* Exercise description
Examine each line of the data. Copy the line if it includes the word "Right".

* Supplied entries

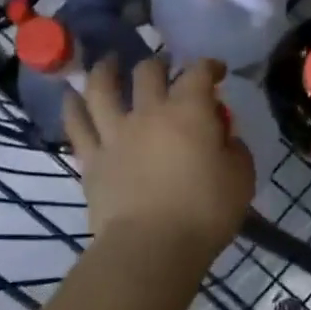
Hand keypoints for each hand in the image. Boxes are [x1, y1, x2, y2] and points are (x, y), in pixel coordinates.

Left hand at [65, 55, 253, 262]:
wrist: (151, 247)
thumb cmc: (204, 212)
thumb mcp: (241, 178)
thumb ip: (235, 149)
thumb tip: (224, 137)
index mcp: (189, 111)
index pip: (198, 73)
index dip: (208, 66)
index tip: (216, 71)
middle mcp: (148, 112)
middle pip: (148, 72)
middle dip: (159, 64)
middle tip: (164, 67)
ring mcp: (115, 133)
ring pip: (102, 88)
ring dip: (105, 70)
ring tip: (108, 62)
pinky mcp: (91, 159)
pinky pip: (76, 125)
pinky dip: (72, 107)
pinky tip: (70, 96)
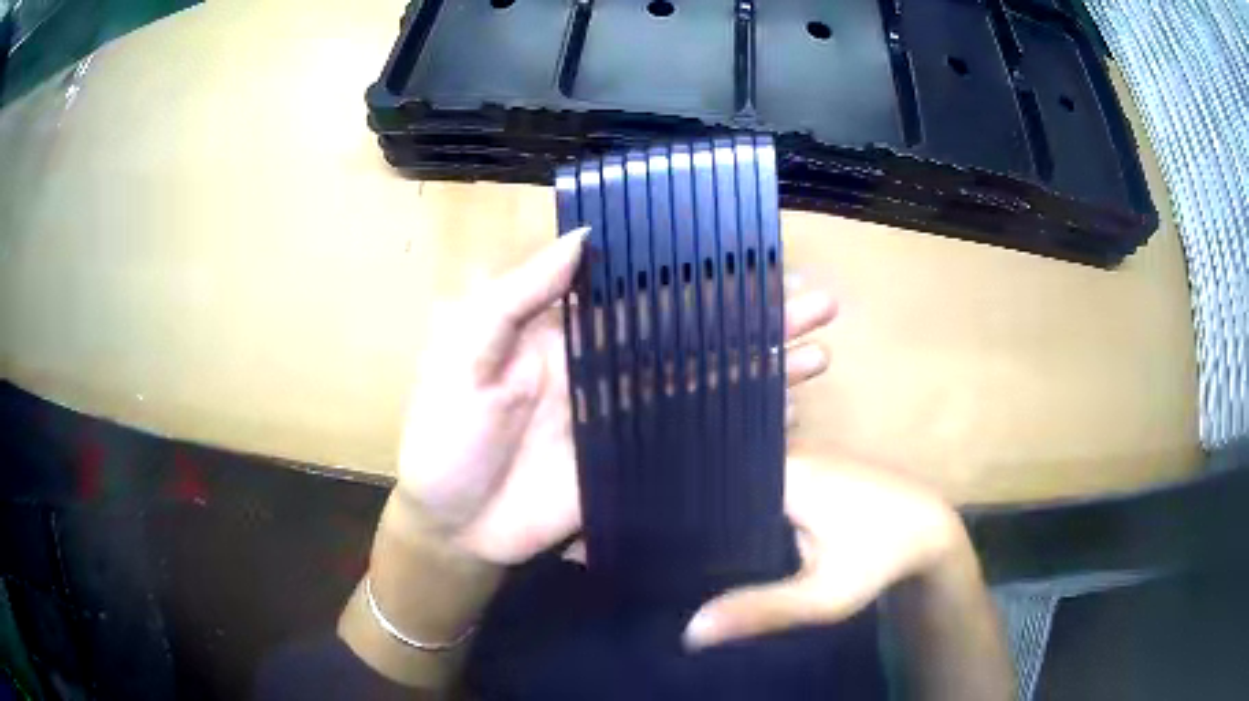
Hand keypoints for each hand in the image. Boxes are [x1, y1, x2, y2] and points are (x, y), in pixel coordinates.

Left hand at [397, 232, 838, 564]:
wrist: (453, 524)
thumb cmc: (446, 433)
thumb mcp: (466, 352)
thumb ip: (519, 296)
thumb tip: (583, 235)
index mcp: (569, 330)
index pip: (646, 290)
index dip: (697, 271)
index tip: (754, 256)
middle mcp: (609, 365)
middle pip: (694, 332)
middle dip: (756, 317)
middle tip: (816, 300)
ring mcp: (628, 416)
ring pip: (707, 379)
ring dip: (764, 364)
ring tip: (821, 349)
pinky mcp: (637, 462)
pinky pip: (696, 434)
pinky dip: (740, 422)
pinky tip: (785, 410)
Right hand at [683, 454, 966, 647]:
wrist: (927, 529)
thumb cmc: (879, 559)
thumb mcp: (824, 596)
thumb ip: (760, 611)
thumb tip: (691, 631)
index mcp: (782, 474)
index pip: (708, 479)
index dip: (675, 509)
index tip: (648, 540)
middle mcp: (785, 454)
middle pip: (722, 477)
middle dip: (691, 511)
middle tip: (656, 548)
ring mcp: (798, 456)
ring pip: (739, 479)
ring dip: (715, 508)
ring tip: (673, 541)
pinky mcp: (808, 467)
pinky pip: (758, 481)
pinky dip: (740, 506)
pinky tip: (720, 534)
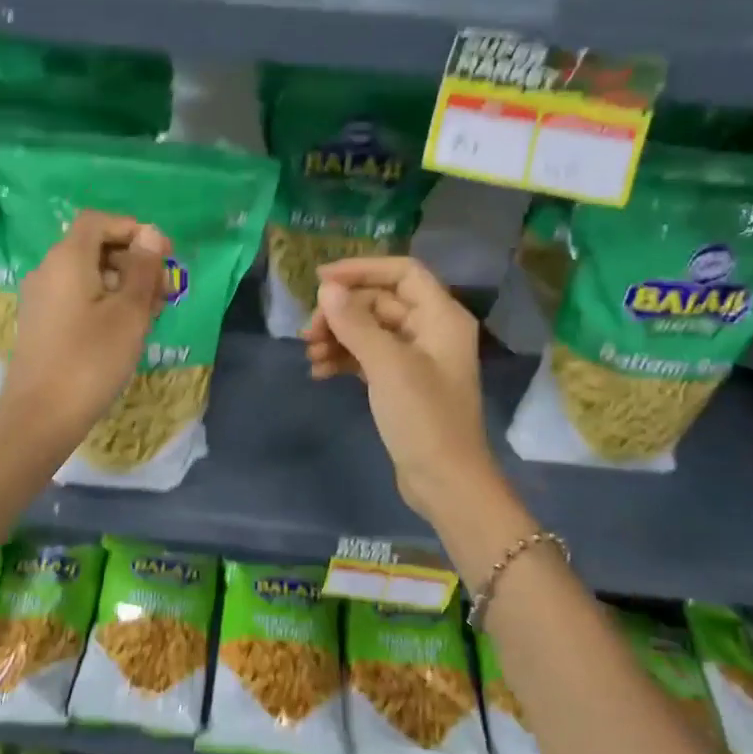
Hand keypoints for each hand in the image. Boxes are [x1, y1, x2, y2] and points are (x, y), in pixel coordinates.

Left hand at [0, 210, 170, 449]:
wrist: (40, 416)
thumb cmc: (91, 360)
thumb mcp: (129, 314)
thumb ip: (142, 269)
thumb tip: (151, 234)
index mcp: (67, 259)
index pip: (98, 221)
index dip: (132, 228)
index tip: (162, 253)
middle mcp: (48, 270)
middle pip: (92, 246)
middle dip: (131, 259)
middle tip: (163, 288)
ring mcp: (41, 298)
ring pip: (87, 274)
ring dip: (121, 283)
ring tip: (151, 313)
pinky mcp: (41, 323)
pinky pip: (76, 296)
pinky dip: (103, 301)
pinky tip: (124, 329)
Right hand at [302, 256, 498, 523]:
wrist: (445, 482)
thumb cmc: (423, 418)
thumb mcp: (387, 365)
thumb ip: (355, 322)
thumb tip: (327, 288)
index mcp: (441, 317)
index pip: (401, 272)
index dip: (361, 270)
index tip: (319, 279)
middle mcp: (431, 330)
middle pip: (380, 302)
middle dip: (342, 313)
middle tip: (307, 333)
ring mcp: (416, 359)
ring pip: (370, 331)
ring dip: (338, 337)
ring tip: (309, 355)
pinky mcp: (401, 384)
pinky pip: (368, 357)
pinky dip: (344, 360)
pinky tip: (319, 372)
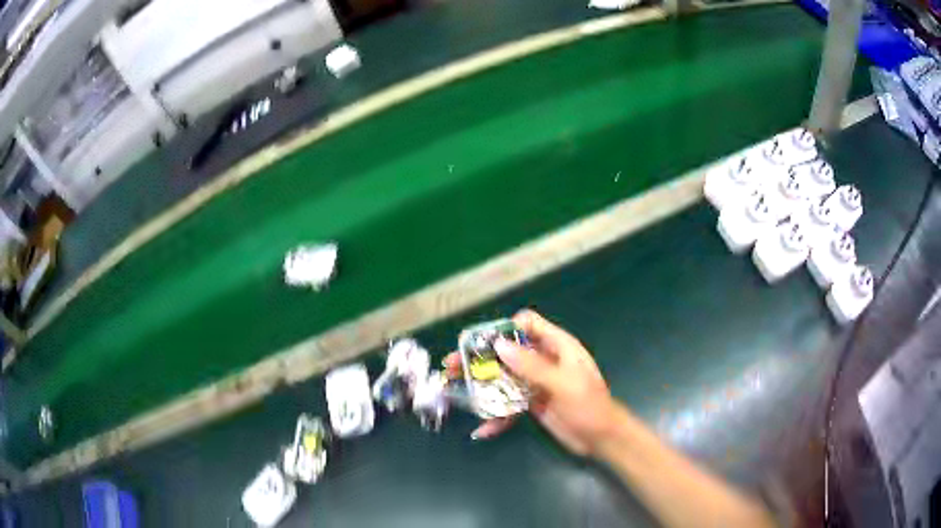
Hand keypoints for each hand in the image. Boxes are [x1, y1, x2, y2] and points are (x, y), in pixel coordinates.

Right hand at [444, 309, 615, 455]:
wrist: (601, 440)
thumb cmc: (590, 407)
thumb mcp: (563, 384)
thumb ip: (533, 366)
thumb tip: (500, 345)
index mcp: (558, 347)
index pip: (528, 325)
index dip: (505, 329)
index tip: (481, 343)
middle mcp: (544, 361)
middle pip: (508, 352)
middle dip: (481, 358)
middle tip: (452, 365)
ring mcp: (536, 383)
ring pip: (503, 377)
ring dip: (481, 385)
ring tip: (454, 389)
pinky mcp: (531, 404)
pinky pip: (509, 404)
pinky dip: (497, 415)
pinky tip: (483, 429)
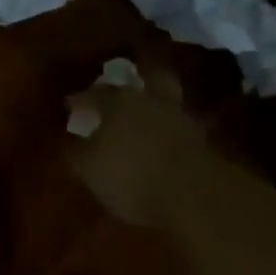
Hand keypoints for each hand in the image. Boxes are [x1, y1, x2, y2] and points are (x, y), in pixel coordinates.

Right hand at [68, 63, 205, 228]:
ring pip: (168, 102)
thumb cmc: (131, 175)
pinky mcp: (204, 144)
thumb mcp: (90, 170)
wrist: (195, 196)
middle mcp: (151, 101)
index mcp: (118, 102)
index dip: (81, 99)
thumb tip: (71, 143)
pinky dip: (172, 134)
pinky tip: (164, 145)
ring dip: (157, 108)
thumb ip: (78, 153)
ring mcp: (182, 120)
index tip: (71, 104)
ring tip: (146, 119)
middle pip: (148, 78)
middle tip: (126, 87)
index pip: (95, 94)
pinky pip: (182, 130)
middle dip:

* Output for this exercise
Right hand at [683, 454, 966, 647]:
Right hand at [302, 256, 498, 523]:
Right hand at [444, 309, 615, 455]:
Right hand at [68, 63, 205, 228]:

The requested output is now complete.